- Texto de lectura

--------------------------------

Los Príncipes Valientes, de Javier Pérez Andújar

Tusquets Eds., col. Andanzas
Barcelona, 20072 [2007]

Tengo un problema con este libro. La opinión siempre es subjetiva, por mucho que uno se esfuerce en objetivizarla. Sin embargo, esta novela me plantea a mí, personalmente, un problema añadido en este campo. Empecemos aclarando que Los Príncipes Valientes me ha encantado. Pero sucede que su autor, Javier Pérez Andújar, y yo somos de la misma generación. Y en una novela que es generacional, que tiene como referentes continuos los libros juveniles, las series de televisión y sobre todo, una época, no puedo estar seguro de si esos referentes los comprendo porque también son, más o menos, los míos (incluso los locales: de Sant Adrià de Besòs a Barcelona sólo hay un paso, en ocasiones imperceptible) o bien lectores de otras generaciones también hallarán las mismas emociones evocadas por este texto.
Como mínimo, me alegra haber leído antes su segunda novela, Todo lo que se Llevó el Diablo. Puedo así estar razonablemente seguro de que Pérez Andújar sabe controlar y contar una historia y hacerlo con pulso firme, ritmo y estilo. Aislando esto como lo haría un analista clínico, puedo percibir que el autor tiene mucho que decir sobre una época, una sociedad y unas gentes; pero la duda persiste, porque la infancia tiene un poder evocativo enorme, y es uno que por el mero hecho de mencionar un detalle conocido y reconocible ya despierta una traslación emotiva en la que perderse. Tal vez la única forma de soslayar este conflicto sea decir que sí, que Pérez Andújar sabe narrar, sea lo que sea que narre, y que también los niños de los años sesenta tenemos derecho a "nuestra" literatura; sabe dios que el resto, los niños de la guerra, los de la posguerra, los de la transición y hasta los de la generación olímpica, tienen la suya.

--------------------------------

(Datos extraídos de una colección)
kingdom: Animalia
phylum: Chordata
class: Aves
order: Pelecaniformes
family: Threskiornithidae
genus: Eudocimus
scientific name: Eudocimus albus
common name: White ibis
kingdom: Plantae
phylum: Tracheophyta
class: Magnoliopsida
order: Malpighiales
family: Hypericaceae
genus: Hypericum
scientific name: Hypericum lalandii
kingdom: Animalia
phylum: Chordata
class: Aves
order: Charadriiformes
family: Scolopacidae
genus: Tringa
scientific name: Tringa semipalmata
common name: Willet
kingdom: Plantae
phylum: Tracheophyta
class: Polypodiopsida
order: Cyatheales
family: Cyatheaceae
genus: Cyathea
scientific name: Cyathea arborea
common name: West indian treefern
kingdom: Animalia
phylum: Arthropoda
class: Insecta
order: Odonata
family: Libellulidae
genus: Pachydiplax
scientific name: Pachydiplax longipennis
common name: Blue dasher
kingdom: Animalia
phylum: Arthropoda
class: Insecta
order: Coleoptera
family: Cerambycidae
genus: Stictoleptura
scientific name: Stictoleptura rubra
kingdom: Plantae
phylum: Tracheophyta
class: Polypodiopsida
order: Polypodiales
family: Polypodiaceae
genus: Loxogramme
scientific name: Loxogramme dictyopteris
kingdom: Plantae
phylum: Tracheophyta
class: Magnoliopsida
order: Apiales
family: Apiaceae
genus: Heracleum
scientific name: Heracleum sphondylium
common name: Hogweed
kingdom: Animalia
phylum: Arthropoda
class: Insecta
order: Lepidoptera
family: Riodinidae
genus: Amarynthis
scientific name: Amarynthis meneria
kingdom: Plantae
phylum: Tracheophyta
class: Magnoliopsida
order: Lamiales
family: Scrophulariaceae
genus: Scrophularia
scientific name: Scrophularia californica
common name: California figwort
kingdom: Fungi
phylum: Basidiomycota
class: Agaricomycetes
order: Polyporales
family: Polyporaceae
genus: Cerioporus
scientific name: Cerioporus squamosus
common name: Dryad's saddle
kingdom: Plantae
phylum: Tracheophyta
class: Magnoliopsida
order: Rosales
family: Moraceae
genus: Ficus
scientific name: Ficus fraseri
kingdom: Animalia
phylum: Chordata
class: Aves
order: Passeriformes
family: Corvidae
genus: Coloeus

--------------------------------

- Actividades
1. Copia el fragmento de la reseña que comienza en "Tengo un problema" y termina en "por este texto.", y reemplaza "problema" por "dilema".
2. Enumera todas las generaciones de niños que se mencionan en la reseña.
Las filas no hacen falta para resolver las actividades.

- Soluciones
1.
Tengo un dilema con este libro. La opinión siempre es subjetiva, por mucho que uno se esfuerce en objetivizarla. Sin embargo, esta novela me plantea a mí, personalmente, un dilema añadido en este campo. Empecemos aclarando que Los Príncipes Valientes me ha encantado. Pero sucede que su autor, Javier Pérez Andújar, y yo somos de la misma generación. Y en una novela que es generacional, que tiene como referentes continuos los libros juveniles, las series de televisión y sobre todo, una época, no puedo estar seguro de si esos referentes los comprendo porque también son, más o menos, los míos (incluso los locales: de Sant Adrià de Besòs a Barcelona sólo hay un paso, en ocasiones imperceptible) o bien lectores de otras generaciones también hallarán las mismas emociones evocadas por este texto.

2.
- los niños de los años sesenta
- los niños de la guerra
- los de la posguerra
- los de la transición
- los de la generación olímpica